* Fonte *
Resulta da factualidade provada que a 1.ª ré (à qual sucedeu a F-Lda na titularidade do estabelecimento restaurante, pese embora nos termos convencionados na cláusula 8 fosse imputada à 1.ª ré a compra e/ou falta de aquisição de café), contrariamente ao que se havia obrigado nos termos da cláusula 1, apenas adquiriu 648 kg de café (633 kg até Dezembro de 2017 e 15 kg até 26/07/2018) de um total de 2100 kg [e não 623 como dizia a autora – parenteses deste TRL, mas a diferença é assinalada na sentença]. Mais ficou provado que a 1.ª ré no 4.º trimestre de 2008 adquiriu 40 kg, sendo essa mesma quantidade a que foi comprada no 1.º trimestre de 2009. Assim sendo não restam dúvidas que se encontra preenchida a cláusula 11, o que motiva a verificação do incumprimento contratual por parte da 1.ª ré, o qual ocorreu desde o início vigência do contrato (datado de 07/10/2008), nunca tendo, durante 10 anos de relação contratual, sido adquirido café na quantidade de 105 kg trimestrais a que a 1.ª ré estava obrigada.
Mais ficou provado que a autora tinha conhecimento de que a 1.ª ré não conseguiria adquirir o café nas quantidades acordadas, tendo aceitado, durante o período de vigência do contrato, as quantidades de café que foram sendo adquiridas pela 1.ª ré.
Ora, atendendo ao lapso de tempo decorrido desde a verificação do incumprimento contratual, a resolução do contrato pela autora, datada de 14/12/2018, ou seja, passados 10 anos, foi ilegítima por abuso de direito (art. 334 do Código Civil e Pedro Pais de Vasconcelos, pág. 266 da Teoria Geral do Direito Civil, Almedina, 5.ª edição, 2008; Pires de Lima e Antunes Varela, pág. 278 do Código Civil Anotado, Vol. I, Coimbra Editora, 2.ª edição revista e actualizada, 1979) na modalidade invocada pelos réus, supressio (supressão).
Segundo Menezes Cordeiro “a supressio abrange manifestações típicas de ‘abuso de direito’ nas quais uma posição jurídica que não tenha sido exercida, em certas circunstâncias e por certo lapso de tempo, não mais possa sê-lo por, de outro modo, se contrariar a boa fé. […] O quantum do não exercício será determinado pelas circunstâncias do caso: o necessário para convencer um homem normal, colocado na posição do real, de que não mais haverá exercício. A justificação será reforçada por todas as demais circunstâncias ambientais capazes de conformar essa convicção, legitimando-a.” (páginas 56 e 58 da Litigância de má fé, abuso do direito de acção e culpa in agendo, Almedina, 2006).

* Registos guardados *
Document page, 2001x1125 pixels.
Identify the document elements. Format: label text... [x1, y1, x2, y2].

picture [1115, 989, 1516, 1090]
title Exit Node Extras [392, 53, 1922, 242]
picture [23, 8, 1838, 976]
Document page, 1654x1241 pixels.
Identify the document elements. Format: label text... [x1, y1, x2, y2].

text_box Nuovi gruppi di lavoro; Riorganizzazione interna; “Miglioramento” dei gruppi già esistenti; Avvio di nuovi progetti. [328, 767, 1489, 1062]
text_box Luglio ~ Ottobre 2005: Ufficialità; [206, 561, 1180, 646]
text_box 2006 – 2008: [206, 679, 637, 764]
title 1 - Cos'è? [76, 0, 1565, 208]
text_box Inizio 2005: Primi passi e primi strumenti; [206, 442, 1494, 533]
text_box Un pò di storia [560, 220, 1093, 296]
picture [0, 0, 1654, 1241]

* Requisitos das tarefas *
(a) Traduza para inglês esta frase da fonte: "Mais ficou provado que a autora tinha conhecimento de que a 1.ª ré não conseguiria adquirir o café nas quantidades acordadas, tendo aceitado, durante o período de vigência do contrato, as quantidades de café que foram sendo adquiridas pela 1.ª ré."
(b) Reproduza, tal como consta na fonte, o trecho que se inicia nas palavras "Ora, atendendo ao" e termina em "réus, supressio (supressão).".

* Respostas por tarefa *
(a) It was further proven that the plaintiff knew that the 1st defendant would not be able to purchase coffee in the agreed quantities, having accepted, during the term of the contract, the quantities of coffee that were being purchased by the 1st defendant.

(b)
Ora, atendendo ao lapso de tempo decorrido desde a verificação do incumprimento contratual, a resolução do contrato pela autora, datada de 14/12/2018, ou seja, passados 10 anos, foi ilegítima por abuso de direito (art. 334 do Código Civil e Pedro Pais de Vasconcelos, pág. 266 da Teoria Geral do Direito Civil, Almedina, 5.ª edição, 2008; Pires de Lima e Antunes Varela, pág. 278 do Código Civil Anotado, Vol. I, Coimbra Editora, 2.ª edição revista e actualizada, 1979) na modalidade invocada pelos réus, supressio (supressão).